Exercise -> In the entries below, how many lines contain the string "Theo"? Give the number by itself.

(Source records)
_ _ _ _ _ _ _

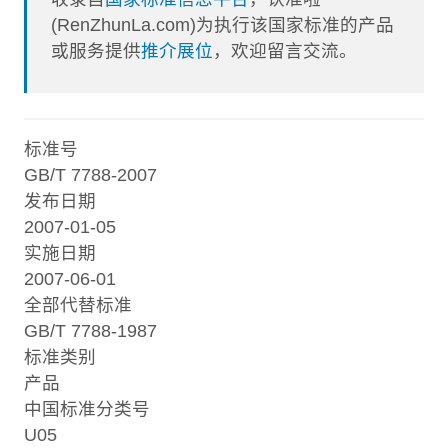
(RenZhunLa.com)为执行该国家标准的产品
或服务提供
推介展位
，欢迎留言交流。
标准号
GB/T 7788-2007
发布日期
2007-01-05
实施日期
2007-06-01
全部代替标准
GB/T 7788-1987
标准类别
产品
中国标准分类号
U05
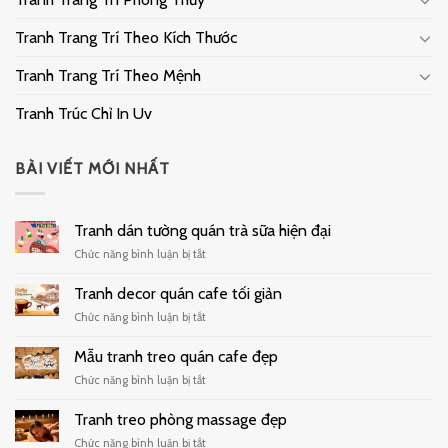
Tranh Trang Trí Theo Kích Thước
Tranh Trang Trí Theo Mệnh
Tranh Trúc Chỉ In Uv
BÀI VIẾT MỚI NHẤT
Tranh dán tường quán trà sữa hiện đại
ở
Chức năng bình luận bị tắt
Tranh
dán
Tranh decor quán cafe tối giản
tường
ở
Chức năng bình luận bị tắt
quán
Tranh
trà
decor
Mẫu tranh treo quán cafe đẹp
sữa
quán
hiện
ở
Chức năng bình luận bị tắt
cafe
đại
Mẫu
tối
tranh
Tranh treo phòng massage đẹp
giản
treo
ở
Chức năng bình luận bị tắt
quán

_ _ _ _ _ _ _

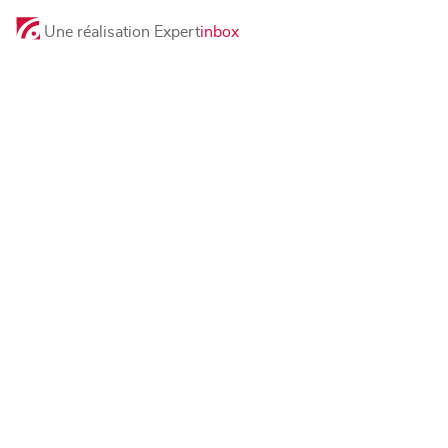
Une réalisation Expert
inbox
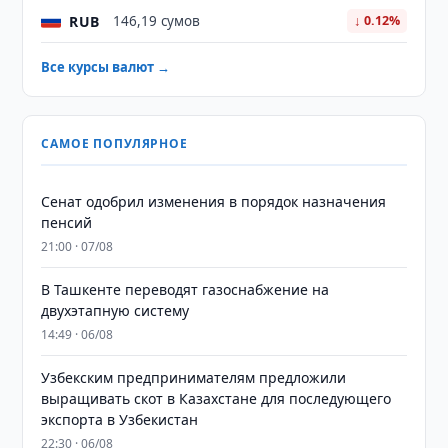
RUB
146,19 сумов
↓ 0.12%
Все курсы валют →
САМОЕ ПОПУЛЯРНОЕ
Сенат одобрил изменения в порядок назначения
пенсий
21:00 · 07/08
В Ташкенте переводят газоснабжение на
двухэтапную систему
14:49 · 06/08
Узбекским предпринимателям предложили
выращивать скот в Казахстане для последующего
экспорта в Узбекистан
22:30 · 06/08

_ _ _ _ _ _ _

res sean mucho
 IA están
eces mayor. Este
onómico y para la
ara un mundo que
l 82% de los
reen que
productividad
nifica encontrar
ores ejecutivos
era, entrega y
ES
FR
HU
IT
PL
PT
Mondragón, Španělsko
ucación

_ _ _ _ _ _ _

Output below -> 2